Comelec Commissioner Luie Guia had earleir said the poll body is reviewing its terms of reference with Smartmatic, which supplied 92,509 VCMs for the elections, so the government would not have to pay for the VCMs that malfunctioned since they were not used.

There have already been moves in Congress, like the proposal of Quezon City Rep. Winston Castelo, seeking a House of Representatives probe on the issue of the malfunctioning of the VCMs even before the script alteration controversy arose.

In the Senate, Sen. Aquilino Pimentel III, chairman of the Joint Congressional Committee on Poll Automation, also asked the Comelec to withhold the unpaid balance for the lease of the 98,000 vote counting machines supplied by Smartmatic.

Nonetheless, Smartmatic issued a statement saying the Philippines can be proud that it holds the record for having the largest manufacturing and deployment of VCMs not only in Asia but in the whole world.

“I can’t tell you how proud and fulfilled I feel now knowing that I’ve been part of such an amazing and historic accomplishment,” Garcia said in an internal memo to all its employees and technicians.

Garcia said the Philippines can now call itself a leader in automated elections because it configured almost 100,000 VCMs in just a month, recruited 45,000 field technicians in less than three months, deployed the biggest BGAN in the world, set up a call center with more than 700 operators in one month, set up a private election network and three data centers in only one month.

Garcia also noted Smartmatic also supervised the printing of 56,000,000 ballots in just 49 days.

But lawyer Harry Roque, who has been a critic of Smartmatic since 2009, welcomed Guanzon’s insistence on a probe.

“Smartmatic must be investigated and held liable for the unauthorized and patently illegal change in the server script,” said Harry Roque, who said the Comelec’s credibility has been put in question despite an otherwise orderly election.

Roque, who is a professor of law at the University of the Philippines, said that the change the Smartmatic introduced was cosmetic is not the crux of the matter.

“The point is that the script was changed, and without authorization at that. If Smartmatic was able to freely change the script without Comelec’s prior approval, any result can now be changed by them. If one character can be changed, so can others,” he said.

He said Smartmatic made a serious security breach, one that should not have been allowed and one that they should be held liable for.

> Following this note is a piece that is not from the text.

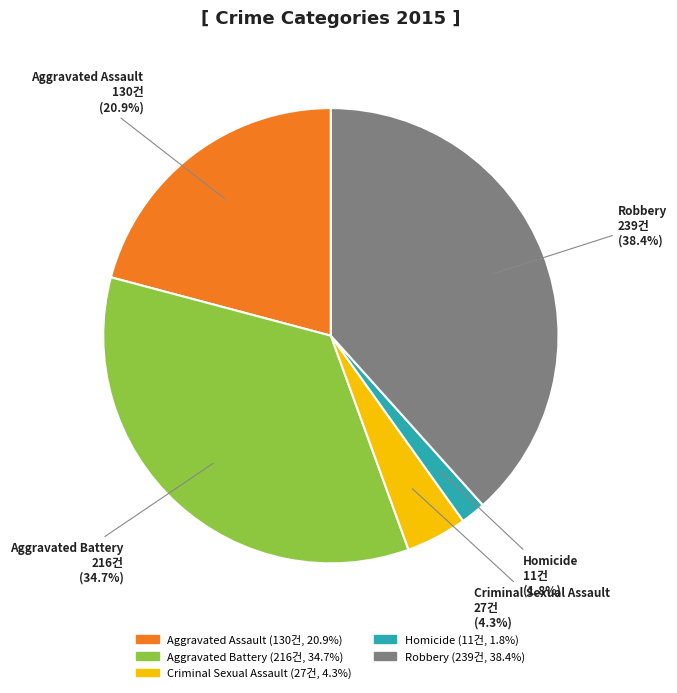

To the nearest percent, what percentage of the pie is Criminal Sexual Assault?

4%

Meanwhile, computer experts slammed the modification of the hash code in Comelec’s election transparency server as this has cast doubts on the integrity of the election results and could even be tantamount to electoral sabotage.

 Toti Casino, board member of the Philippine Computer Society, agreed with Roque and said the matter should be probed further to restore public confidence in the electoral system.

“All of this are manifestations that there is a high vulnerability to fraud within the source code or within the election system, which now needs to be secured and subject to investigation,” Casino said.